(Stored entries)
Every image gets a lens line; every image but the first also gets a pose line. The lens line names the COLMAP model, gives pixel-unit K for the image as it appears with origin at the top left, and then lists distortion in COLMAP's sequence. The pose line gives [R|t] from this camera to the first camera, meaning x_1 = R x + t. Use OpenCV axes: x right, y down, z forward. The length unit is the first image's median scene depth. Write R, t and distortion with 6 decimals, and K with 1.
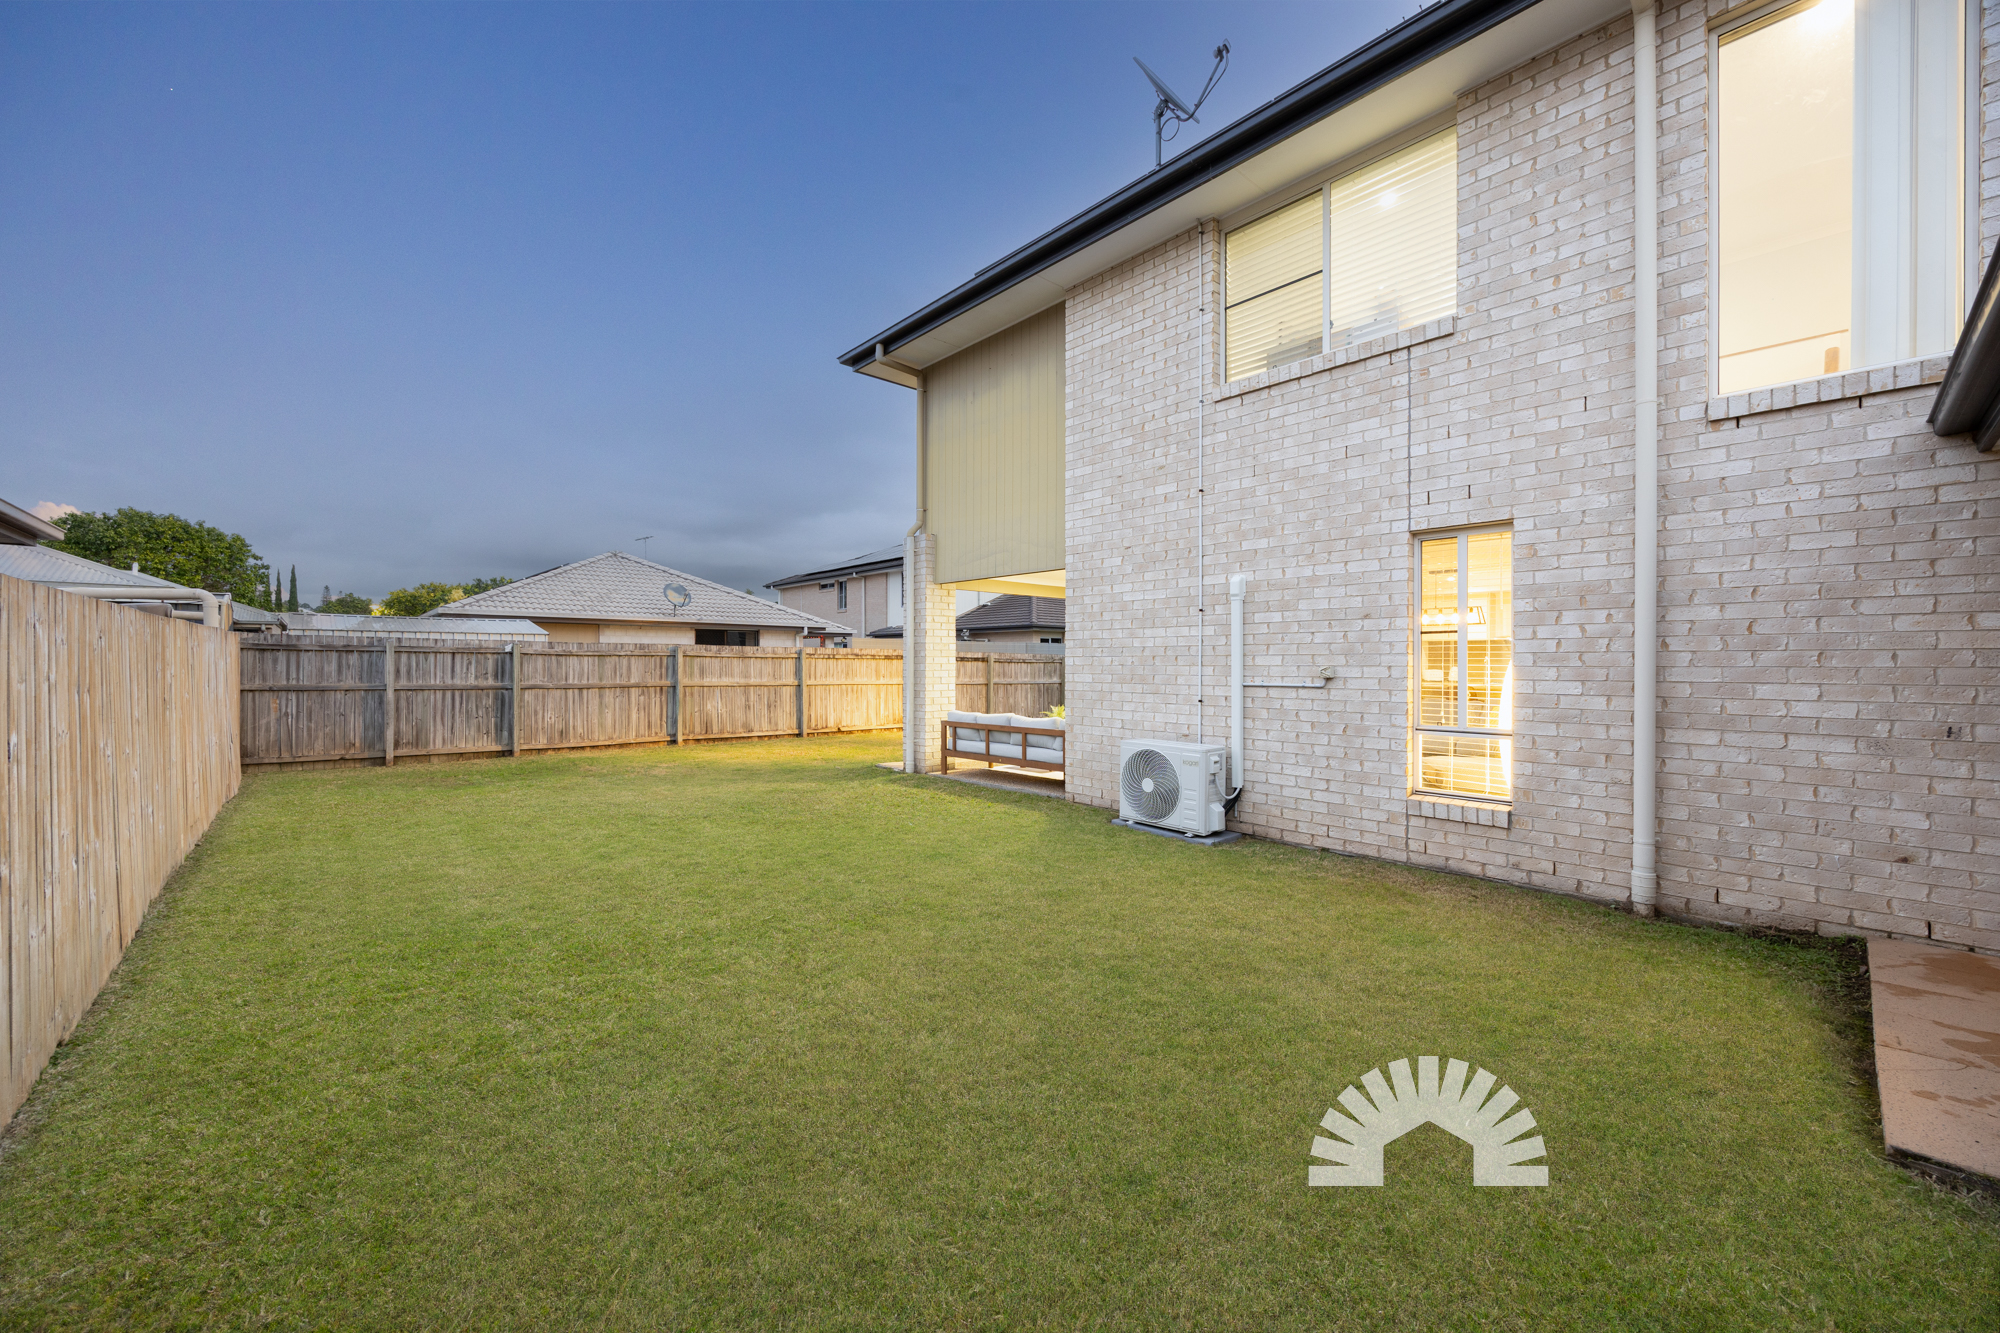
lens RADIAL K [[768.9, 0, 1000.0], [0, 768.9, 666.5], [0, 0, 1]] dist [-0.001045, -0.000045]
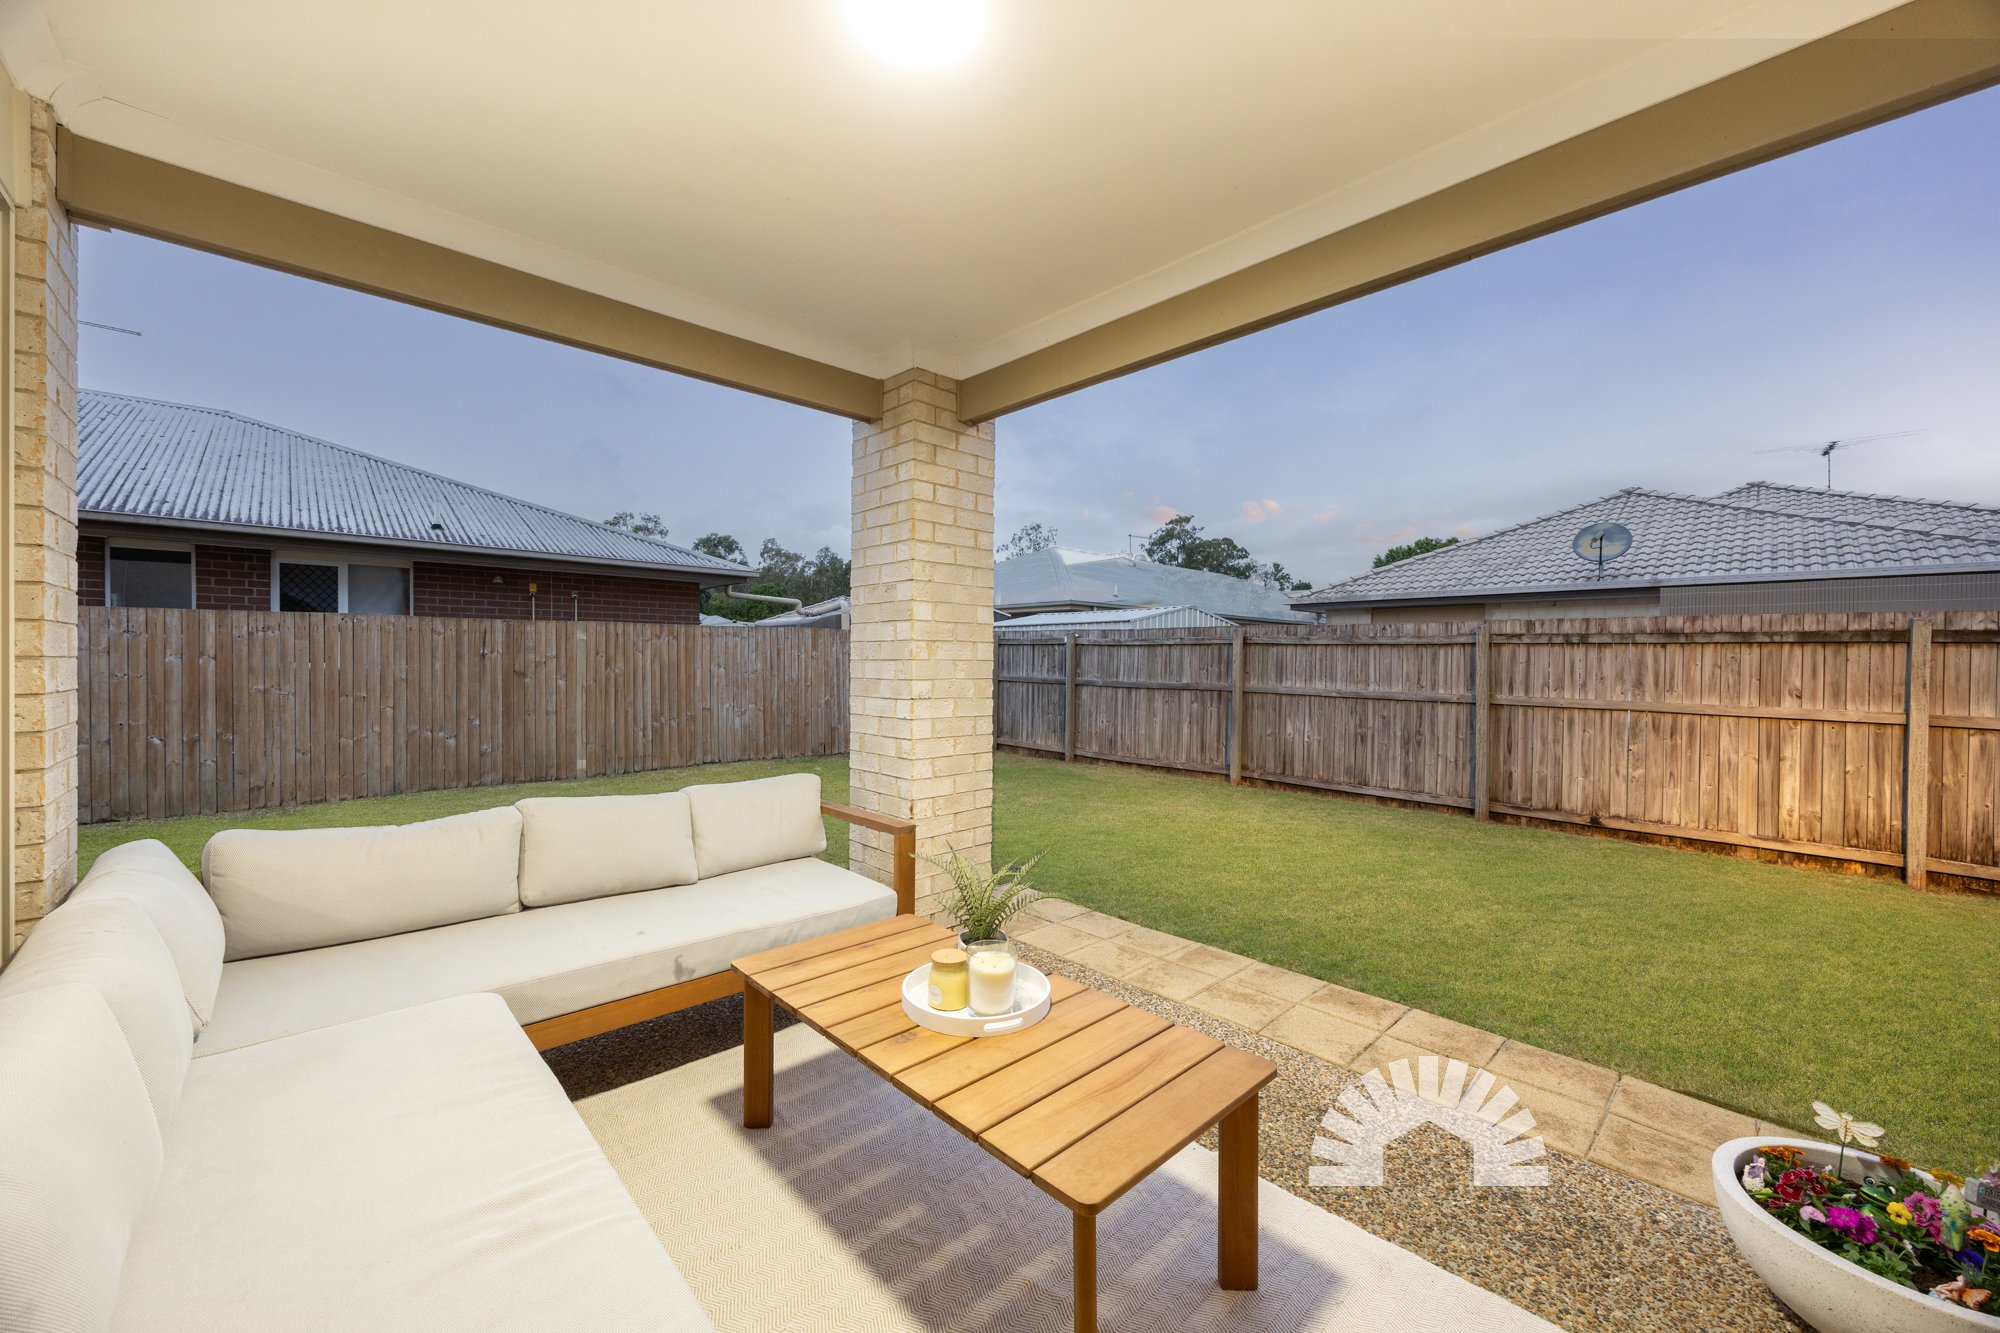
lens RADIAL K [[768.9, 0, 1000.0], [0, 768.9, 666.5], [0, 0, 1]] dist [-0.001045, -0.000045]
pose [[0.021963, 0.007362, -0.999732, 0.209088], [-0.012351, 0.999899, 0.007092, 0.002675], [0.999682, 0.012192, 0.022051, 0.771857]]
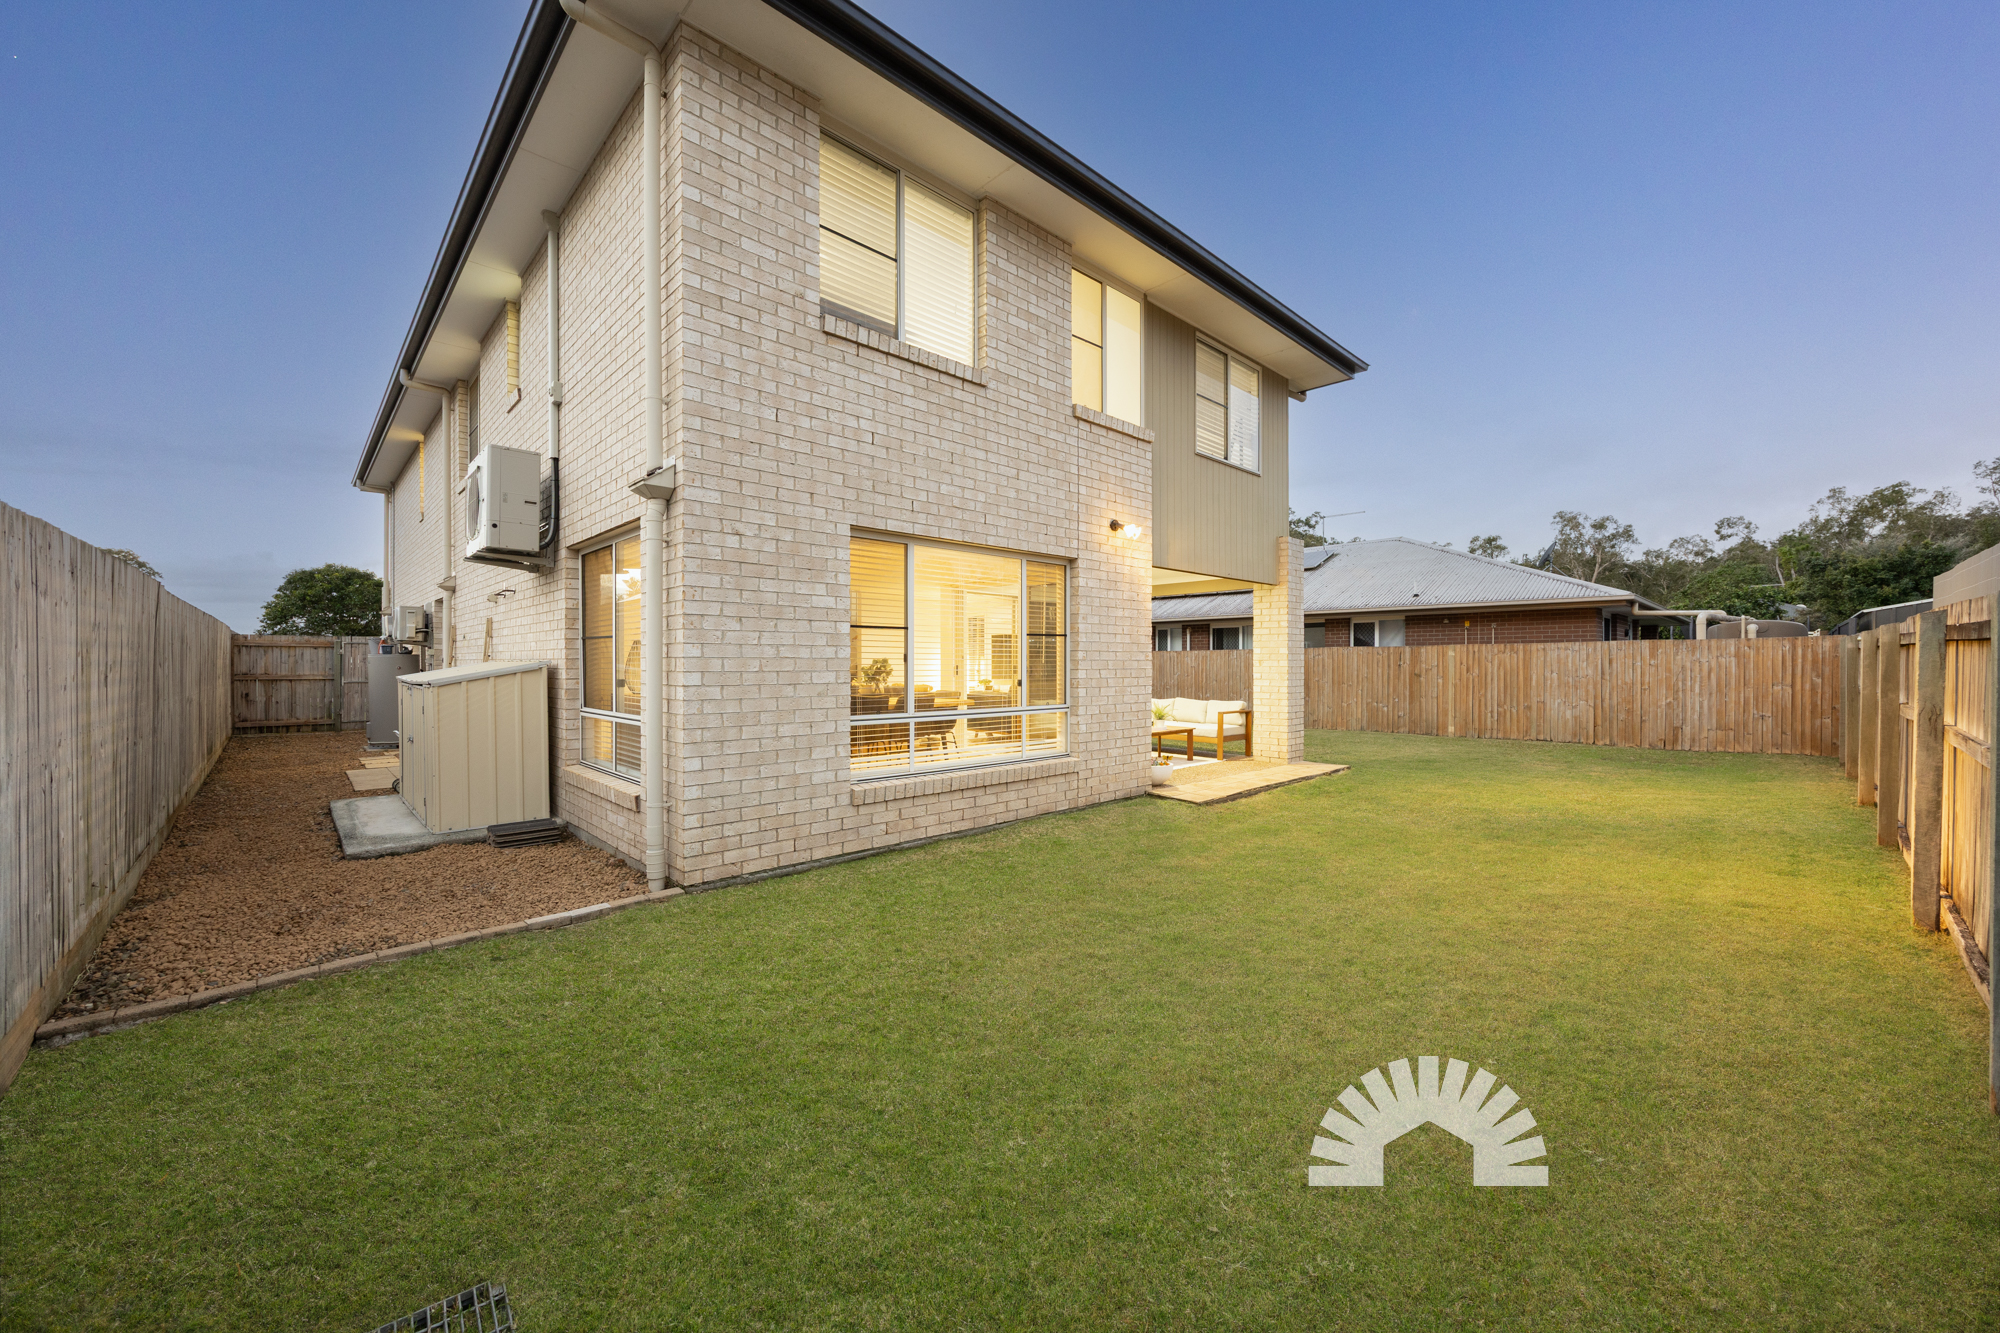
lens RADIAL K [[768.9, 0, 1000.0], [0, 768.9, 666.5], [0, 0, 1]] dist [-0.001045, -0.000045]
pose [[-0.999311, -0.013550, -0.034568, 0.236265], [-0.013492, 0.999907, -0.001901, 0.015628], [0.034590, -0.001433, -0.999401, 1.515846]]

What you should do:
Omitting all pictures, copy the preceding entries without any alteration.

Answer to the problem:
Every image gets a lens line; every image but the first also gets a pose line. The lens line names the COLMAP model, gives pixel-unit K for the image as it appears with origin at the top left, and then lists distortion in COLMAP's sequence. The pose line gives [R|t] from this camera to the first camera, meaning x_1 = R x + t. Use OpenCV axes: x right, y down, z forward. The length unit is the first image's median scene depth. Write R, t and distortion with 6 decimals, and K with 1.
lens RADIAL K [[768.9, 0, 1000.0], [0, 768.9, 666.5], [0, 0, 1]] dist [-0.001045, -0.000045]
lens RADIAL K [[768.9, 0, 1000.0], [0, 768.9, 666.5], [0, 0, 1]] dist [-0.001045, -0.000045]
pose [[0.021963, 0.007362, -0.999732, 0.209088], [-0.012351, 0.999899, 0.007092, 0.002675], [0.999682, 0.012192, 0.022051, 0.771857]]
lens RADIAL K [[768.9, 0, 1000.0], [0, 768.9, 666.5], [0, 0, 1]] dist [-0.001045, -0.000045]
pose [[-0.999311, -0.013550, -0.034568, 0.236265], [-0.013492, 0.999907, -0.001901, 0.015628], [0.034590, -0.001433, -0.999401, 1.515846]]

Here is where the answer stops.